- Born: 12 September 2008 (age 17)

Gymnastics career
- Discipline: Rhythmic gymnastics
- Country represented: United States (2022-present)
- Club: North Shore Rhythmic Gymnastics Center
- Head coach: Kamelia Dunavska
- Assistant coach: Margarita Mamzina
- Medal record
Representing United States
Rhythmic gymnastics
| Event | 1st | 2nd | 3rd |
| FIG World Cup | 0 | 1 | 1 |
| Total | 0 | 1 | 1 |
Pan American Gymnastics Championships
| Silver medal – second place | 2025 Asunción | 3 Balls & 2 Hoops |
| Silver medal – second place | 2026 Rio de Janeiro | Group All-Around |
| Silver medal – second place | 2026 Rio de Janeiro | 5 Balls |
| Bronze medal – third place | 2025 Asunción | Group All-Around |
| Bronze medal – third place | 2025 Asunción | 5 Ribbons |
Junior Pan American Championships
| Silver medal – second place | 2023 Guadalajara | Group All-Around |
| Silver medal – second place | 2023 Guadalajara | 5 Balls |
| Bronze medal – third place | 2023 Guadalajara | 5 Ropes |

= Alaini Spata =

American gymnast

Alaini Spata (born 12 September 2008) is an American rhythmic gymnast. She represents the United States in international competitions as a member of the national group.

== Biography ==
In 2023 Spata integrated into the national junior group, making her debut at the Gymnastik International in Schmiden, taking 5th place with 5 balls. In April they took part in the Sofia International Tournament being 11th overall. At the Portimão International Tournament they won bronze with 5 ropes and silver in the All-Around and with 5 balls. In June she competed at the Pan American Championships in Guadalajara (along Annabella Hantov, Kristina Lee, Greta Pavilonyte and Goda Balsys) winning bronze with 5 ropes and silver in the All-Around and with 5 balls. At the 2nd Junior World Championships in Sofia the group took 22nd place in the All-Around, 23rd with 5 ropes, 20th with 5 balls and 11th in teams.

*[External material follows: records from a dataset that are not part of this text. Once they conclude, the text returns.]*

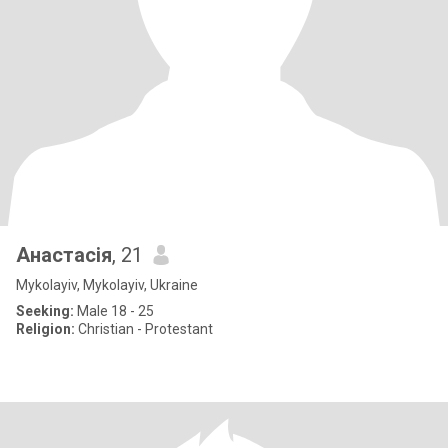
Анастасія
, 21
Mykolayiv, Mykolayiv, Ukraine
Seeking:
Male 18 - 25
Religion:
Christian - Protestant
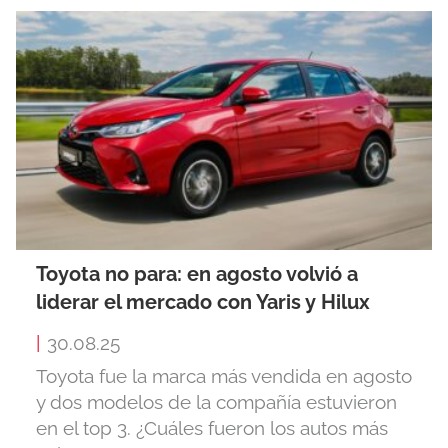
Toyota no para: en agosto volvió a
liderar el mercado con Yaris y Hilux
|
30.08.25
Toyota fue la marca más vendida en agosto
y dos modelos de la compañía estuvieron
en el top 3. ¿Cuáles fueron los autos más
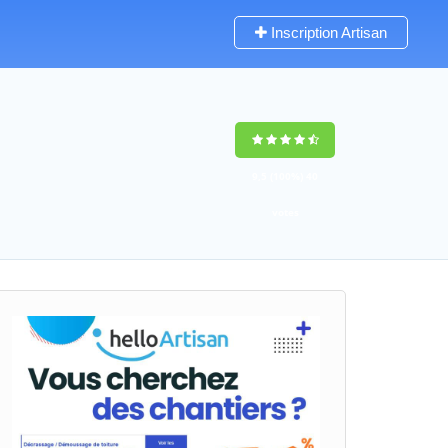
Inscription Artisan
9,5
(100%)
40
votes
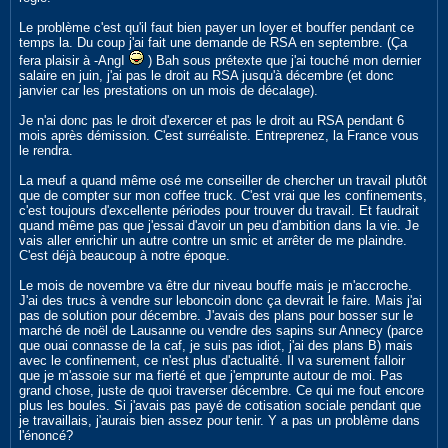
Le problème c'est qu'il faut bien payer un loyer et bouffer pendant ce
temps la. Du coup j'ai fait une demande de RSA en septembre. (Ça
fera plaisir à -AngI
) Bah sous prétexte que j'ai touché mon dernier
salaire en juin, j'ai pas le droit au RSA jusqu'à décembre (et donc
janvier car les prestations on un mois de décalage).
Je n'ai donc pas le droit d'exercer et pas le droit au RSA pendant 6
mois après démission. C'est surréaliste. Entreprenez, la France vous
le rendra.
La meuf a quand même osé me conseiller de chercher un travail plutôt
que de compter sur mon coffee truck. C'est vrai que les confinements,
c'est toujours d'excellente périodes pour trouver du travail. Et faudrait
quand même pas que j'essai d'avoir un peu d'ambition dans la vie. Je
vais aller enrichir un autre contre un smic et arrêter de me plaindre.
C'est déjà beaucoup à notre époque.
Le mois de novembre va être dur niveau bouffe mais je m'accroche.
J'ai des trucs à vendre sur leboncoin donc ça devrait le faire. Mais j'ai
pas de solution pour décembre. J'avais des plans pour bosser sur le
marché de noël de Lausanne ou vendre des sapins sur Annecy (parce
que ouai connasse de la caf, je suis pas idiot, j'ai des plans B) mais
avec le confinement, ce n'est plus d'actualité. Il va surement falloir
que je m'assoie sur ma fierté et que j'emprunte autour de moi. Pas
grand chose, juste de quoi traverser décembre. Ce qui me fout encore
plus les boules. Si j'avais pas payé de cotisation sociale pendant que
je travaillais, j'aurais bien assez pour tenir. Y a pas un problème dans
l'énoncé?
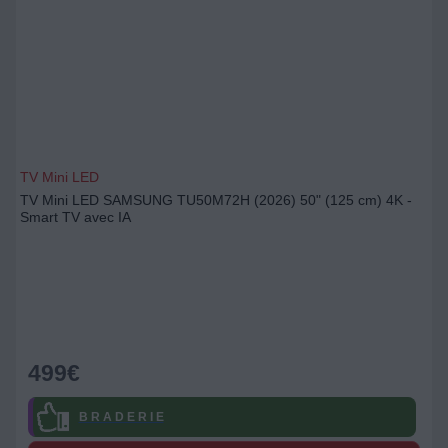
TV Mini LED
TV Mini LED SAMSUNG TU50M72H (2026) 50" (125 cm) 4K -
Smart TV avec IA
499
€
B R A D E R I E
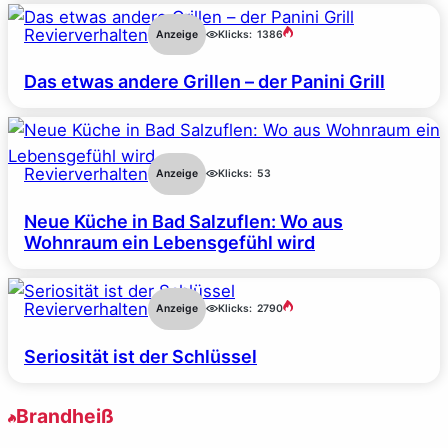
Revierverhalten
Anzeige
Klicks:
1386
Das etwas andere Grillen – der Panini Grill
Revierverhalten
Anzeige
Klicks:
53
Neue Küche in Bad Salzuflen: Wo aus
Wohnraum ein Lebensgefühl wird
Revierverhalten
Anzeige
Klicks:
2790
Seriosität ist der Schlüssel
Brandheiß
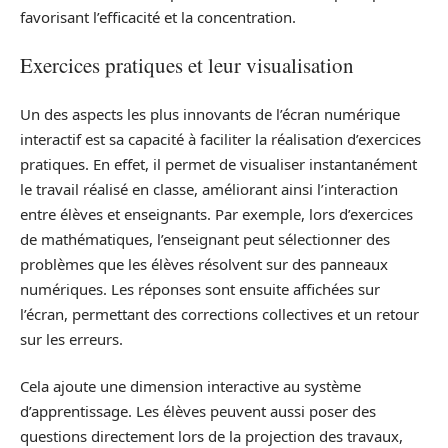
favorisant l’efficacité et la concentration.
Exercices pratiques et leur visualisation
Un des aspects les plus innovants de l’écran numérique
interactif est sa capacité à faciliter la réalisation d’exercices
pratiques. En effet, il permet de visualiser instantanément
le travail réalisé en classe, améliorant ainsi l’interaction
entre élèves et enseignants. Par exemple, lors d’exercices
de mathématiques, l’enseignant peut sélectionner des
problèmes que les élèves résolvent sur des panneaux
numériques. Les réponses sont ensuite affichées sur
l’écran, permettant des corrections collectives et un retour
sur les erreurs.
Cela ajoute une dimension interactive au système
d’apprentissage. Les élèves peuvent aussi poser des
questions directement lors de la projection des travaux,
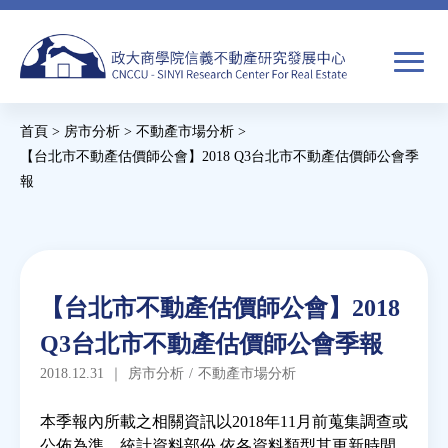
Jump
to
navigation
搜
首頁
>
房市分析
>
不動產市場分析
>
尋
搜
您
【台北市不動產估價師公會】2018 Q3台北市不動產估價師公會季
報
尋
在
Back
關於我們
表
這
to
單
裡
top
焦點新聞
Back
【台北市不動產估價師公會】2018
to
教育推廣
Q3台北市不動產估價師公會季報
top
2018.12.31
｜
房市分析
/
不動產市場分析
房市分析
本季報內所載之相關資訊以2018年11月前蒐集調查或
公佈為準，統計資料部份 依各資料類型其更新時間
研究獎勵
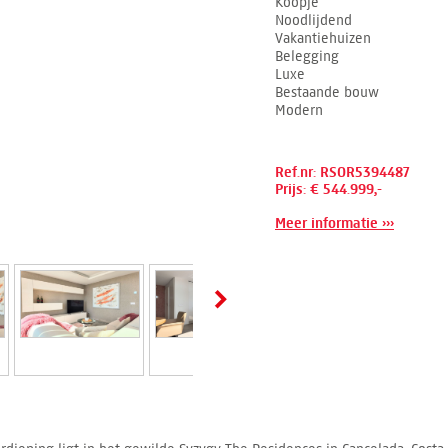
Koopje
Noodlijdend
Vakantiehuizen
Belegging
Luxe
Bestaande bouw
Modern
Ref.nr: RSOR5394487
Prijs: € 544.999,-
Meer informatie ›››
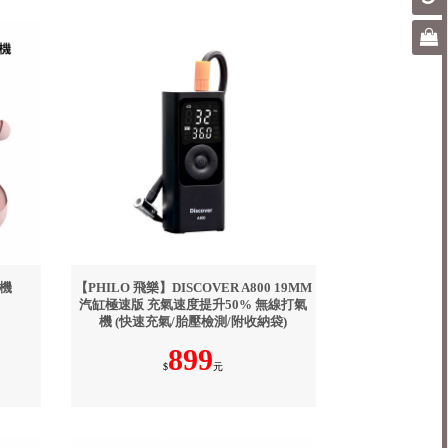
耳機
【PHILO 飛樂】DISCOVER A800 19MM
汽缸極速版 充氣速度提升50% 無線打氣
機 (快速充氣/胎壓檢測/附收納袋)
899
$
元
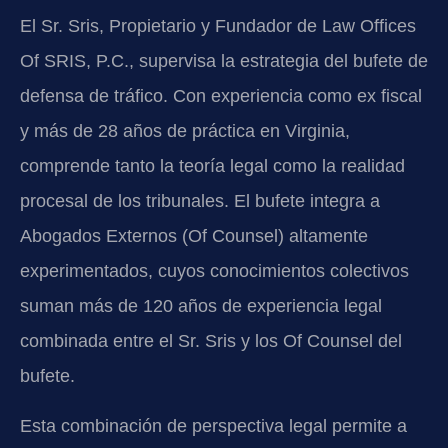
El Sr. Sris, Propietario y Fundador de Law Offices
Of SRIS, P.C., supervisa la estrategia del bufete de
defensa de tráfico. Con experiencia como ex fiscal
y más de 28 años de práctica en Virginia,
comprende tanto la teoría legal como la realidad
procesal de los tribunales. El bufete integra a
Abogados Externos (Of Counsel) altamente
experimentados, cuyos conocimientos colectivos
suman más de 120 años de experiencia legal
combinada entre el Sr. Sris y los Of Counsel del
bufete.
Esta combinación de perspectiva legal permite a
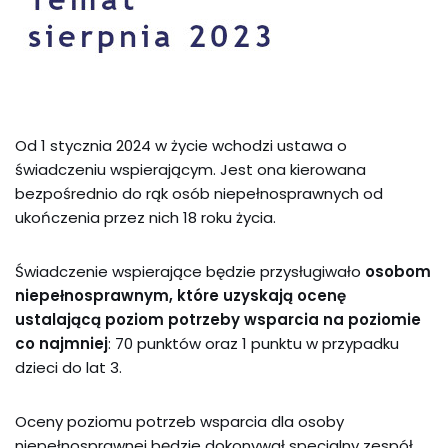
Od 1 stycznia 2024 w życie wchodzi ustawa o
świadczeniu wspierającym. Jest ona kierowana
bezpośrednio do rąk osób niepełnosprawnych od
ukończenia przez nich 18 roku życia.
Świadczenie wspierające będzie przysługiwało
osobom
niepełnosprawnym, które uzyskają ocenę
ustalającą poziom potrzeby wsparcia na poziomie
co najmniej
:
70 punktów
oraz 1 punktu
w przypadku
dzieci do lat 3.
Ocen
y
poziomu potrzeb wsparcia dla osoby
niepełnosprawne
j
będzie dokonywał specjalny zespół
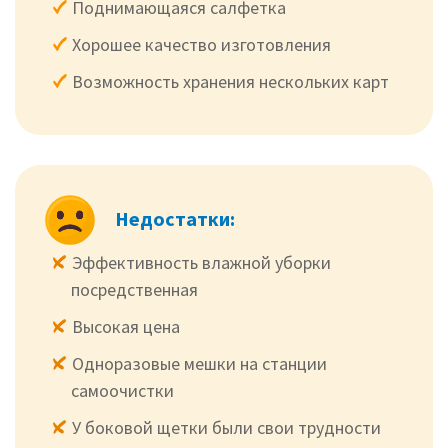
Поднимающаяся салфетка
Хорошее качество изготовления
Возможность хранения нескольких карт
Недостатки:
Эффективность влажной уборки
посредственная
Высокая цена
Одноразовые мешки на станции
самоочистки
У боковой щетки были свои трудности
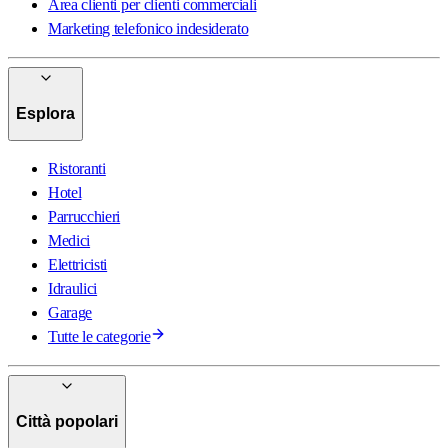
Area clienti per clienti commerciali
Marketing telefonico indesiderato
Esplora
Ristoranti
Hotel
Parrucchieri
Medici
Elettricisti
Idraulici
Garage
Tutte le categorie
Città popolari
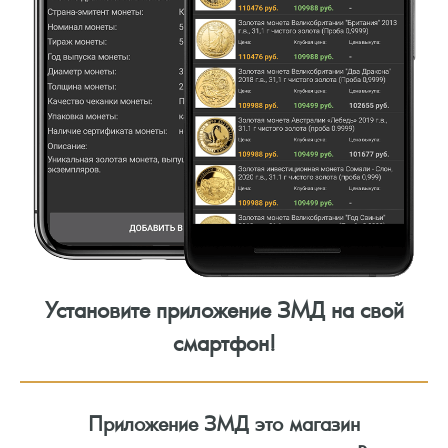
Установите приложение ЗМД на свой
смартфон!
Приложение ЗМД это магазин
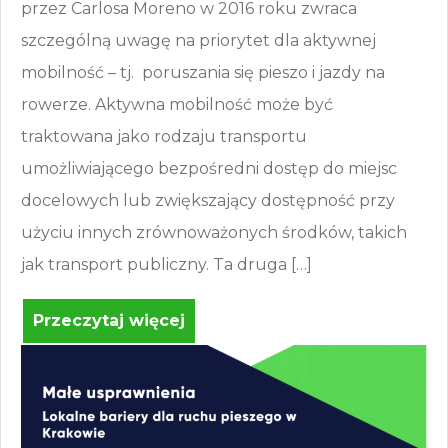
przez Carlosa Moreno w 2016 roku zwraca
szczególną uwagę na priorytet dla aktywnej
mobilność – tj. poruszania się pieszo i jazdy na
rowerze. Aktywna mobilność może być
traktowana jako rodzaju transportu
umożliwiającego bezpośredni dostęp do miejsc
docelowych lub zwiększający dostępność przy
użyciu innych zrównoważonych środków, takich
jak transport publiczny. Ta druga […]
Przeczytaj więcej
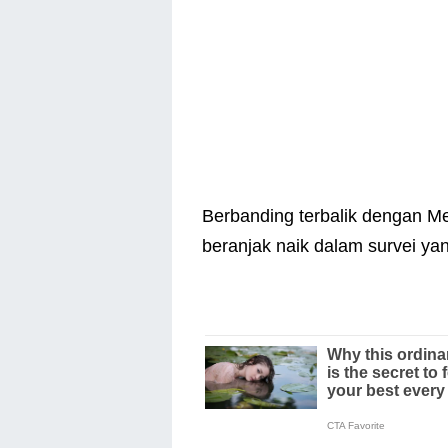
Berbanding terbalik dengan Me
beranjak naik dalam survei ya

She became a senior in 2024 and in September, after the members of the previous group retired, she was called up to form the new senior group under the orders of Kamelia Dunavska and Margarita Mamzina.

The new group made its debut at the Friendship Cup in Alkmaar, winning gold overall. At the World Cup in Sofia they finished 10th overall, 12th with 3 balls & 2 hoops and 8th with ribbons. In Baku they were 11th in the All-Around, 13th with 5 ribbons and 9th in the mixed event. At the Portimão World Challenge Cup they were 5th overall, winning bronze with 5 ribbons and silver with 3 balls & 2 hoops. In June she participated in the Pan American Championships in Asunción, winning bronze in the All-Around and with 5 ribbons as well as silver in the mixed event. In July she performed at the World Cup in Milan, being 13th in the All-Around, 10th with 5 ribbons and 14th with 3 balls & 2 hoops. A week later the group participated in the stage in Cluj-Napoca, finishing 10th overall, 10th with 5 ribbons and 12th in the mixed event. She was then selected for the World Championships in Rio de Janeiro along Kalina Trayanov, Anabella Hantov, Greta Pavilonyte, Goda Balsys and Natalia Ye-Granda.